When new shops open they always speak of the urgency to get their Lotto machine installed because it makes such a huge difference to their bottom line. A Co Meath retailer explained to ShelfLife that a reduction in the Lotto commission could result in having to reduce a staff member as the 3,800 National Lottery agents nationwide receive €45.6 million in commission a year. Having the Lottery means that you get increased traffic, twice a week to your store. And people would without doubt go somewhere else if this wasn’t available. 

This brings us back to the age-old argument about margins versus footfall. Products like the National Lottery, mobile phone top-up, toll charges and bill pay requires a considerable amount of labour from the retailer which is supposed to be made worthwhile by the return they receive. 

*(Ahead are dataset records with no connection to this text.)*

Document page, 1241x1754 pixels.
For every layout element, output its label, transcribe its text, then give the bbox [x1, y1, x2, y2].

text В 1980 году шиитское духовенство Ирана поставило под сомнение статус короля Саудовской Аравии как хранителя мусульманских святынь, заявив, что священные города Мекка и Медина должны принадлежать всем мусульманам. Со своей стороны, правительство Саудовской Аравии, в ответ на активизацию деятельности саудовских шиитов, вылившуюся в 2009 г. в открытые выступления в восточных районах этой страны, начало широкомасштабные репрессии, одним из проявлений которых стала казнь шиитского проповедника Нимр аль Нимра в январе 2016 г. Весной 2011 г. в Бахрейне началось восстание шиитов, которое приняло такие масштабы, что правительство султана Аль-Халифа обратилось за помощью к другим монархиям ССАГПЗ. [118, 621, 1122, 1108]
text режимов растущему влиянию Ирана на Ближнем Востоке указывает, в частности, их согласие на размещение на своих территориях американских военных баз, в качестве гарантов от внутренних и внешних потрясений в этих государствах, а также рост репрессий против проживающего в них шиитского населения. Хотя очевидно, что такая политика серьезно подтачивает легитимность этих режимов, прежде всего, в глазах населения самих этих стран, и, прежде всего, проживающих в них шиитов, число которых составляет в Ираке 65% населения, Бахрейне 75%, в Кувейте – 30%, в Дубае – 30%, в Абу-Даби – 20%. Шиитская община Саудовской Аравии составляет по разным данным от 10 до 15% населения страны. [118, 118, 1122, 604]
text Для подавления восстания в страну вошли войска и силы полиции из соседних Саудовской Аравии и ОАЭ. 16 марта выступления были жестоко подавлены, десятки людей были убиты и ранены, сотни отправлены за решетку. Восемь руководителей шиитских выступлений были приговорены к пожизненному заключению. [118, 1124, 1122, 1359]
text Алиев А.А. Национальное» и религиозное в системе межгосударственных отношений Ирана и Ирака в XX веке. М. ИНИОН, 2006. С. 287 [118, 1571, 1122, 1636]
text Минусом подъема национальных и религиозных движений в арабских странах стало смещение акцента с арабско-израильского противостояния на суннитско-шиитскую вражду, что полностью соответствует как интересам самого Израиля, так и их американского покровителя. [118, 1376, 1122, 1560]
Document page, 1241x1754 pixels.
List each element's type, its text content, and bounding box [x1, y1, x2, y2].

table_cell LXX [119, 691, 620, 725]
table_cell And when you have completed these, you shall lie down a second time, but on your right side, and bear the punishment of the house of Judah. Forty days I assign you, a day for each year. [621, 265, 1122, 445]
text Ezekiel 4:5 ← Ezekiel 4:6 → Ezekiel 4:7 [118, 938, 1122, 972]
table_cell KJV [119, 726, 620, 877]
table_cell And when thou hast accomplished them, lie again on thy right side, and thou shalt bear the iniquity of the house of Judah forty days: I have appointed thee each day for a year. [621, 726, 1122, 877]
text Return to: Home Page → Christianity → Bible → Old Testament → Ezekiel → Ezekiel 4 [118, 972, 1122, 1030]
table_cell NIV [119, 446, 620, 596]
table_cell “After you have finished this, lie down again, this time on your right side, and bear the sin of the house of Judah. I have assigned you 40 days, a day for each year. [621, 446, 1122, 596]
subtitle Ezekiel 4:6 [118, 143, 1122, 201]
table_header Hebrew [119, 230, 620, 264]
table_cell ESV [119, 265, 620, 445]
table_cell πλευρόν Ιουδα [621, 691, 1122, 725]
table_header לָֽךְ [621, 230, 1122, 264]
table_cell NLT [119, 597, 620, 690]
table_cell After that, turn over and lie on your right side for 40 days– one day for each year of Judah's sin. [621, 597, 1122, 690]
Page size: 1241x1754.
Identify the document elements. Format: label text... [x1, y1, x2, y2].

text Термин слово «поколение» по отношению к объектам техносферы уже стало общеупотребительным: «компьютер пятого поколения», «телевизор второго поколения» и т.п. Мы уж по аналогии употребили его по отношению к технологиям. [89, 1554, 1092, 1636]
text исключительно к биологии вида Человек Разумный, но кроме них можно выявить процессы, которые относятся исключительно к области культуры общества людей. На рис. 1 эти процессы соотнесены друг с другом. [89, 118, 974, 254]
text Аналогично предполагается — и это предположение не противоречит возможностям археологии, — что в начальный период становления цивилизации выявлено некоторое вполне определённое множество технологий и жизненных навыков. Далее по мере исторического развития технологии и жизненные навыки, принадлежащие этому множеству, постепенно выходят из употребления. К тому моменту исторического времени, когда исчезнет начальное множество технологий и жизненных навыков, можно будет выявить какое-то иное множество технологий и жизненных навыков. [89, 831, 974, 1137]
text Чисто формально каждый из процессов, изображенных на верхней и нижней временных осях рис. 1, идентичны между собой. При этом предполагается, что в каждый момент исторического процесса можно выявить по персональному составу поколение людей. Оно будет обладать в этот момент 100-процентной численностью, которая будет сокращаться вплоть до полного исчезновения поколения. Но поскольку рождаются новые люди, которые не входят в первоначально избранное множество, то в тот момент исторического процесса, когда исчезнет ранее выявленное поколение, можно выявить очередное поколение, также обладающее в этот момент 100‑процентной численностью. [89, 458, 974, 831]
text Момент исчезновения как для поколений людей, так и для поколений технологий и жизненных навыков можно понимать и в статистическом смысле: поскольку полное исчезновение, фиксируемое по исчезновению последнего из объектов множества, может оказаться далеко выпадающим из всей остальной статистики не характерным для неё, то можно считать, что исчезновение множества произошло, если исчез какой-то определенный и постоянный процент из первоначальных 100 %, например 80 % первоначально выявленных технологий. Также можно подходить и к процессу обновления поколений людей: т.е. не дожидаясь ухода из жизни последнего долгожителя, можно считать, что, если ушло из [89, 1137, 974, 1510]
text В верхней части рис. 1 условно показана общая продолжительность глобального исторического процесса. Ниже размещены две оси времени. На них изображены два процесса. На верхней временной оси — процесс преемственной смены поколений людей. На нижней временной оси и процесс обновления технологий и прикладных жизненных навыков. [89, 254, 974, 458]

This issue of ShelfLife features an interview with the head of sales for Payzone, Barry Keegan (page 22). He is quick to point out that the company is aware of retailers’ discontentment over reduced margins and says the company is warning the operators that any further reductions won’t be tolerated. However he also spoke of the benefits to a retailer when they have these services in their stores. The company carried out research through Red C to prove that having its products is indeed a footfall driver. The results showed that one out of four customers who come in to a store to use a Payzone service, buy something they hadn’t intended on buying. 

So although we mightn’t like to admit the footfall argument, there is truth in it. However with this in mind, no one should be expected to carry out work on behalf of another company for free. Additional purchases made by customers when using payment services or the Lotto should be a bonus for a retailer but not its sole basis for providing it. The money that is collected for these services needs to be counted, stored and lodged in the bank with the retailer covering the bank charges, and there needs to be a decent monetary gain for doing so. Let’s just hope the government considers this when negotiating the new Lotto margins. 

Summer is upon us although you’d be forgiven for doubting this considering the shambolic weather situation at present, but we live in hope that it will improve. It’s going to be a busy summer of sport creating plenty of key occasions for retailers. Our summer drinks (page 34) and barbecue (page 58) features can give you a guide to the kinds of products you should have in stock to make it a profitable season.